● GOAL 1:
In the post on voltage and load power, translate "Now let's see what the wattage is at 24 volt." into Spanish.
● GOAL 2:
From the post on voltage and load power, extract the passage verbatim from "If you raise the voltage" to "dissipated as heat.".
● GOAL 3:
Extend the post on voltage and load power beyond its last sentence.

● TEXT TO READ:
If you raise the voltage it will raise the current and power in the device. Since V / R = I and your load is "probably" a fix resistance.
If you have a 100watt light bulb. at 12 volt.
you change that voltage to 24 volt... it will be 400 watt now. and blow up
(First lets find the load resistance
12² / 100 = 1.44 ohm for that bulb,
Now let's see what the wattage is at 24 volt.
24² / 1.44 = 400 watt
current draw @ 12V
12 / 1.44 = 8.333 Amp
current draw @ 24V
24 / 1.44 = 16,66 Amps, and 400 watt its going to burn up.. can not do that).
That is, if it's just a load.
For linear regulator if you raise the input voltage, current draw remain the same(and since watt = V * I the wattage go up), efficiency(Watt-in/Watt-out) go down since the extra power(watts) have to be dissipated as heat.
Lowering the input voltage will help alot, it will improve efficiency but not reduce current.

● INFORMATION SHOWN:
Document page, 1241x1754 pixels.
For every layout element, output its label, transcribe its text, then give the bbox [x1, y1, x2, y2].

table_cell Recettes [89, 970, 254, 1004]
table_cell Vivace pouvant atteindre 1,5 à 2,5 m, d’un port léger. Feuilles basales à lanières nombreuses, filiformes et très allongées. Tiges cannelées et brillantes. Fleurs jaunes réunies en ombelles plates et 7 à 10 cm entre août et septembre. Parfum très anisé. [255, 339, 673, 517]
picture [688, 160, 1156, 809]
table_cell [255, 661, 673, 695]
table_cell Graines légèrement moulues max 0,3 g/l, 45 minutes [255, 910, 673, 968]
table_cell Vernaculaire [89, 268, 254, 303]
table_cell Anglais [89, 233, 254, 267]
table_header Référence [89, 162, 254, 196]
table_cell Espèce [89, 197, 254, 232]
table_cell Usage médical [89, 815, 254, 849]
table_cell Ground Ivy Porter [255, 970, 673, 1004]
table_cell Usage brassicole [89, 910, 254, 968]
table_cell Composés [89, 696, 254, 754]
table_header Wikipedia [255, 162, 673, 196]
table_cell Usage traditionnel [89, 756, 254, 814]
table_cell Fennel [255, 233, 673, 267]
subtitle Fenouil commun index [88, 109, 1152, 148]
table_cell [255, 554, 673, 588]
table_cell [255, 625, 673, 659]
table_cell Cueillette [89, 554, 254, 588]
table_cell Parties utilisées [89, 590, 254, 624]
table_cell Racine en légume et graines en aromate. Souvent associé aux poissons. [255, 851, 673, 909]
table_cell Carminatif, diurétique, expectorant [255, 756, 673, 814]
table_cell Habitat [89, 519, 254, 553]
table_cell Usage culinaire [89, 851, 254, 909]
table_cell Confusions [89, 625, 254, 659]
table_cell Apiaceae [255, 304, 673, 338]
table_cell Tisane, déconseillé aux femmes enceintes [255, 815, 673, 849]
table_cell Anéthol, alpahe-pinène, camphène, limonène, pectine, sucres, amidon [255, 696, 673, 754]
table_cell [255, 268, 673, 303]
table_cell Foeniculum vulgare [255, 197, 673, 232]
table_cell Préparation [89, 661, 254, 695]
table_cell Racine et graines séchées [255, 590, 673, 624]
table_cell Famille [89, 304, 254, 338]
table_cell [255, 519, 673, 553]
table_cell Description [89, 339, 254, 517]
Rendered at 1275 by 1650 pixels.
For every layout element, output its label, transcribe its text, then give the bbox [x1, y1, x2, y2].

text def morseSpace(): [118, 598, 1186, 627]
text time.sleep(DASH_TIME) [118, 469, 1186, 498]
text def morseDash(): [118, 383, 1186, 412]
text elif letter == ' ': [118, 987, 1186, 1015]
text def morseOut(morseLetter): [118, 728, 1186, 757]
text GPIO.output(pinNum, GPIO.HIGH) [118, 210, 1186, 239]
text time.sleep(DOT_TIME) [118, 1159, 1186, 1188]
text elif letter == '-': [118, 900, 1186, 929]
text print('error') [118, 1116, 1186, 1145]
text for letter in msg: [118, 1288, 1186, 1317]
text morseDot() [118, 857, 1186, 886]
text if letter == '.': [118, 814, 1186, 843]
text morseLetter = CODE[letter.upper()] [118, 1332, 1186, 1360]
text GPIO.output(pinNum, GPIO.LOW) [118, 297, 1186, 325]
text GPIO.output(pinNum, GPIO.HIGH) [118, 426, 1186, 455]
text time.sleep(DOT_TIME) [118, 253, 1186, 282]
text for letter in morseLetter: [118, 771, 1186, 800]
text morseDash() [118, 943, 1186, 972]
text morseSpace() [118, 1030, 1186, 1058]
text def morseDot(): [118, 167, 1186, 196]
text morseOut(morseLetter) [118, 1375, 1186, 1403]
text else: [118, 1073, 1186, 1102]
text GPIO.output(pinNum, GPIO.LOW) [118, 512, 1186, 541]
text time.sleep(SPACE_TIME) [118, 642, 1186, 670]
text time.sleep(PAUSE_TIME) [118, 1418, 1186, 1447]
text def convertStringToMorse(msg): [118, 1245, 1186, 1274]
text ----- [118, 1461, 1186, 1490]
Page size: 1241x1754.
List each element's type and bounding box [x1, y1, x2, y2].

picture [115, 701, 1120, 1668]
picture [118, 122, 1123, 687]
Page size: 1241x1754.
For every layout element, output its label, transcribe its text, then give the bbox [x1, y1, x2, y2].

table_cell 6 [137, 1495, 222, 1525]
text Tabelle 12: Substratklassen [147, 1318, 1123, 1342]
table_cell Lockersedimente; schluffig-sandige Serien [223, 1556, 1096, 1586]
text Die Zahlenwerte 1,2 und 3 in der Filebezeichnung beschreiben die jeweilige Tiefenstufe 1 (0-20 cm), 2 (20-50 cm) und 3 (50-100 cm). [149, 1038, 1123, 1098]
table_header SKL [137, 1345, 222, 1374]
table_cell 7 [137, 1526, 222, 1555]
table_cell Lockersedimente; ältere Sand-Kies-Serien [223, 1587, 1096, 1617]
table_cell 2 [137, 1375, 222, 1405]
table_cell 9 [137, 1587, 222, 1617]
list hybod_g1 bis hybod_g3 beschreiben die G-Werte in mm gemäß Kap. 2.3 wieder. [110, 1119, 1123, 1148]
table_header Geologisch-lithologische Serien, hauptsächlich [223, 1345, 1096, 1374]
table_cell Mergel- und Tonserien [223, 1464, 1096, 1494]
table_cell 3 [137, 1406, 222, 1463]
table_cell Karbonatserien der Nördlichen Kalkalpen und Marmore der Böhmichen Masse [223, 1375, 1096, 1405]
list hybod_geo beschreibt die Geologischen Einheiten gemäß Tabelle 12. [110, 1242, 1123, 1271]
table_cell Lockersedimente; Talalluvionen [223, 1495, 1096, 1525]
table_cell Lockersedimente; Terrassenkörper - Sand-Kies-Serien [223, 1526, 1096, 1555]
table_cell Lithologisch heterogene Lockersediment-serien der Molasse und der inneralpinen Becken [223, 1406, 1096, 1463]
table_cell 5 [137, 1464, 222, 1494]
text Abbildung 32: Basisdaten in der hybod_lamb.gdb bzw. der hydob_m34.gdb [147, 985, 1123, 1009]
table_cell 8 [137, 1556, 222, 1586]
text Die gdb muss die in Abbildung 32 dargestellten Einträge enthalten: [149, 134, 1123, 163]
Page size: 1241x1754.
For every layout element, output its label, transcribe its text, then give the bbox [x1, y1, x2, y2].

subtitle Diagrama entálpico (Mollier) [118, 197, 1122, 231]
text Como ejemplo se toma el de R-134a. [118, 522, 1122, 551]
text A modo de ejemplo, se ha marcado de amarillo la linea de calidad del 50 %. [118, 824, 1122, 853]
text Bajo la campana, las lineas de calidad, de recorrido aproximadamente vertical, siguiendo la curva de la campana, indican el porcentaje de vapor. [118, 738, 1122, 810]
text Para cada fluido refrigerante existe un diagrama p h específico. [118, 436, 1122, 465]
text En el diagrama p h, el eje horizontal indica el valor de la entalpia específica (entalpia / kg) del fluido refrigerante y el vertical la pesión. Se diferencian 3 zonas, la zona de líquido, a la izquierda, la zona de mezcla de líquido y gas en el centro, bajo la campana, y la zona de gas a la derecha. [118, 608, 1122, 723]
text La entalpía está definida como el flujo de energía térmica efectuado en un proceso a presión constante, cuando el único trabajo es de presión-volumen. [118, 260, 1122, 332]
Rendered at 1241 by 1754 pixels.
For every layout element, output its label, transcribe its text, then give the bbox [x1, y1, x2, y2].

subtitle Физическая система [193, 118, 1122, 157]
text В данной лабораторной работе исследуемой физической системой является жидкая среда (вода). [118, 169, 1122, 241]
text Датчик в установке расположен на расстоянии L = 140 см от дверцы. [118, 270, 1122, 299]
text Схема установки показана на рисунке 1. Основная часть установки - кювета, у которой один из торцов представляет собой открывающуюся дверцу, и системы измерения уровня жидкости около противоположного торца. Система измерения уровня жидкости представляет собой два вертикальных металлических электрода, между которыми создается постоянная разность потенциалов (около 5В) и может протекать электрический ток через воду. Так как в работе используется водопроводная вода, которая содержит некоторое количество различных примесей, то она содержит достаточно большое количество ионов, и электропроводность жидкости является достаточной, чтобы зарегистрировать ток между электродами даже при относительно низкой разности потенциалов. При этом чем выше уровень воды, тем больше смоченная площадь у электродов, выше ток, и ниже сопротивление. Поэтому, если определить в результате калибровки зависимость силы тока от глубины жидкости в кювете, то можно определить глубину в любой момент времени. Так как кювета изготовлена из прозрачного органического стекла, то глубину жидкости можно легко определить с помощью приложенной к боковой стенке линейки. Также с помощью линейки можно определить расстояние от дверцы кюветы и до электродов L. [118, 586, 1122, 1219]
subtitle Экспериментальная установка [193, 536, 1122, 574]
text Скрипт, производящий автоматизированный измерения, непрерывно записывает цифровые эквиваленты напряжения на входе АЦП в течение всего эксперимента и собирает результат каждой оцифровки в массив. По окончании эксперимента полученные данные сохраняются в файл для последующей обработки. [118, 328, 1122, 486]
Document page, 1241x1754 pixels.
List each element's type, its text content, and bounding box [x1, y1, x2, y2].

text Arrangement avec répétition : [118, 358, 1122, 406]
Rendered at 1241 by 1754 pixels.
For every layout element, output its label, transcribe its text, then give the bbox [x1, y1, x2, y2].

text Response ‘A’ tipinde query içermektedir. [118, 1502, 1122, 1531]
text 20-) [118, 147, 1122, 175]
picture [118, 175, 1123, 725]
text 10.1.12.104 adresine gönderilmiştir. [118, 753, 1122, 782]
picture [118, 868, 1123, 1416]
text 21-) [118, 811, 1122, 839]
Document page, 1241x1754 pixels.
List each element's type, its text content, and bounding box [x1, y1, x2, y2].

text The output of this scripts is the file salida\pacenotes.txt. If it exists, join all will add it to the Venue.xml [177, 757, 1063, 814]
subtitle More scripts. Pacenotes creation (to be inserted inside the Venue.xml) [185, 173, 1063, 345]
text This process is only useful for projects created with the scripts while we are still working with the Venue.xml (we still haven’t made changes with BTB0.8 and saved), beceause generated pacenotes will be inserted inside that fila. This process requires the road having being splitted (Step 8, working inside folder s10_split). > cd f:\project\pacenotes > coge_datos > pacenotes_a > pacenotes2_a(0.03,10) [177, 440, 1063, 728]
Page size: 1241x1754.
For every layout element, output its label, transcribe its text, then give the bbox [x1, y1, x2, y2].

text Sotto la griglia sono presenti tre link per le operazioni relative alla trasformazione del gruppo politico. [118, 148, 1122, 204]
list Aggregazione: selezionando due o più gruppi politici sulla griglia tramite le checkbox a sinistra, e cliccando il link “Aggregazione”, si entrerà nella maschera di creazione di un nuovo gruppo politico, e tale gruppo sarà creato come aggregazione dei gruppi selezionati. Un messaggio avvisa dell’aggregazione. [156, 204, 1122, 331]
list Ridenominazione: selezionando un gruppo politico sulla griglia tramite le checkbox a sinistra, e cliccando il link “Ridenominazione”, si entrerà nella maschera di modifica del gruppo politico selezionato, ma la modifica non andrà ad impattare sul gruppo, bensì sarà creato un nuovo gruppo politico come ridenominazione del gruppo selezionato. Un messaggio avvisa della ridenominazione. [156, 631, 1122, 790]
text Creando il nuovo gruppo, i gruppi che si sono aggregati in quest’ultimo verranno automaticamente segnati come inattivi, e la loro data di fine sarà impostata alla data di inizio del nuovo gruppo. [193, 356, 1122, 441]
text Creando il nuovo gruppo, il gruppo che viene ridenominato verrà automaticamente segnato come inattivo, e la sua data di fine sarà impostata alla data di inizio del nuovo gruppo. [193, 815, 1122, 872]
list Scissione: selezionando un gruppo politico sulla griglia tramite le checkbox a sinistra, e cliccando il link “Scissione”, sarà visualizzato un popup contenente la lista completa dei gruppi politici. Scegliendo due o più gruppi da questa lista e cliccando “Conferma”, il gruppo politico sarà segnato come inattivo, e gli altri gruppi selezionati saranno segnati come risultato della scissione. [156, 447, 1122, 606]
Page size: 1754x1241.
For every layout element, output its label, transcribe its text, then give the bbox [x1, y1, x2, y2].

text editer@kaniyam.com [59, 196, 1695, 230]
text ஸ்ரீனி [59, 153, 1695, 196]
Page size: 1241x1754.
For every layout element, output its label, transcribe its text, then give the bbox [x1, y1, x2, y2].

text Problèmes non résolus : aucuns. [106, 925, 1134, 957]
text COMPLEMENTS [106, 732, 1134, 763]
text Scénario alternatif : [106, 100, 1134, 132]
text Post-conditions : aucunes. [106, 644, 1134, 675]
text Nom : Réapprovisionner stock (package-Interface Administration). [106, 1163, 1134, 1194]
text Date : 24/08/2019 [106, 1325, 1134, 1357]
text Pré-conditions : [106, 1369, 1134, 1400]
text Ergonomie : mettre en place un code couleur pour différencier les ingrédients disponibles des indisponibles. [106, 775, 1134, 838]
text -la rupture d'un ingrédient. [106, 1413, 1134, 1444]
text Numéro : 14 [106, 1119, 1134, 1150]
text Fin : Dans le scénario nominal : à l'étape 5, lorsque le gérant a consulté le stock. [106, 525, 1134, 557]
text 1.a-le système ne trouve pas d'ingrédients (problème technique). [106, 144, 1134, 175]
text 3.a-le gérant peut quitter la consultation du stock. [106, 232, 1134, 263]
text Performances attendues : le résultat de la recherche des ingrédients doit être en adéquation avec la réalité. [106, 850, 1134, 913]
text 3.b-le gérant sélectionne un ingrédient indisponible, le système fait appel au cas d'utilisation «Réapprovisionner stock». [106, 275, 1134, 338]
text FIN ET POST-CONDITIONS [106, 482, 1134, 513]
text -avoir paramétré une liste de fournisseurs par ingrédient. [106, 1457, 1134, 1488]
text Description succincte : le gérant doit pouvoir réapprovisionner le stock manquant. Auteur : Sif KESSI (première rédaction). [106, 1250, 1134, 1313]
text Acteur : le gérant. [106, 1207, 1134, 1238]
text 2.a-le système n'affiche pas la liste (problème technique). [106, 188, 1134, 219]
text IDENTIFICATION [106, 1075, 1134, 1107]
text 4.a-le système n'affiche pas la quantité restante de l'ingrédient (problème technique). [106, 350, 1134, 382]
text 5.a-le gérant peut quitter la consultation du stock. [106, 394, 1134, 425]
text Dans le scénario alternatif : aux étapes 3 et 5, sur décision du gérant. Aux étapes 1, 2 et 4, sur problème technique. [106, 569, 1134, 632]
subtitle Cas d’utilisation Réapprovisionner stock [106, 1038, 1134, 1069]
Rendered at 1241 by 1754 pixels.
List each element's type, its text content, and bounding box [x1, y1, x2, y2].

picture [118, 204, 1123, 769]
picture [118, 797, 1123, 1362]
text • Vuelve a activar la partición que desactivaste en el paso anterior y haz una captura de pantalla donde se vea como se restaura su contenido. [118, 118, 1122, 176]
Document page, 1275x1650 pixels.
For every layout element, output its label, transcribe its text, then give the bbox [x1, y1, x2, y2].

● WRITTEN RESPONSE 1:
Ahora veamos cuál es la potencia en vatios a 24 voltios.

● WRITTEN RESPONSE 2:
If you raise the voltage it will raise the current and power in the device. Since V / R = I and your load is "probably" a fix resistance.
If you have a 100watt light bulb. at 12 volt.
you change that voltage to 24 volt... it will be 400 watt now. and blow up
(First lets find the load resistance
12² / 100 = 1.44 ohm for that bulb,
Now let's see what the wattage is at 24 volt.
24² / 1.44 = 400 watt
current draw @ 12V
12 / 1.44 = 8.333 Amp
current draw @ 24V
24 / 1.44 = 16,66 Amps, and 400 watt its going to burn up.. can not do that).
That is, if it's just a load.
For linear regulator if you raise the input voltage, current draw remain the same(and since watt = V * I the wattage go up), efficiency(Watt-in/Watt-out) go down since the extra power(watts) have to be dissipated as heat.

● WRITTEN RESPONSE 3:
If its using some kind of switch mode power supply, usually efficiency is pretty good, raising the input voltage will reduce the input current draw. But this has limits(circuit design)
Now, if you take the bulb above and replace with 2.88 ohm 100 watt..
You now need about 17 volt and 5.9 amp to get it going at full power again. You reduced current and its running at the correct wattage"not going to blow up" but it has drawback since you have to power it at higher voltage and you can't change the resistance of your load... You can add serie resistance but that's another story for another day
.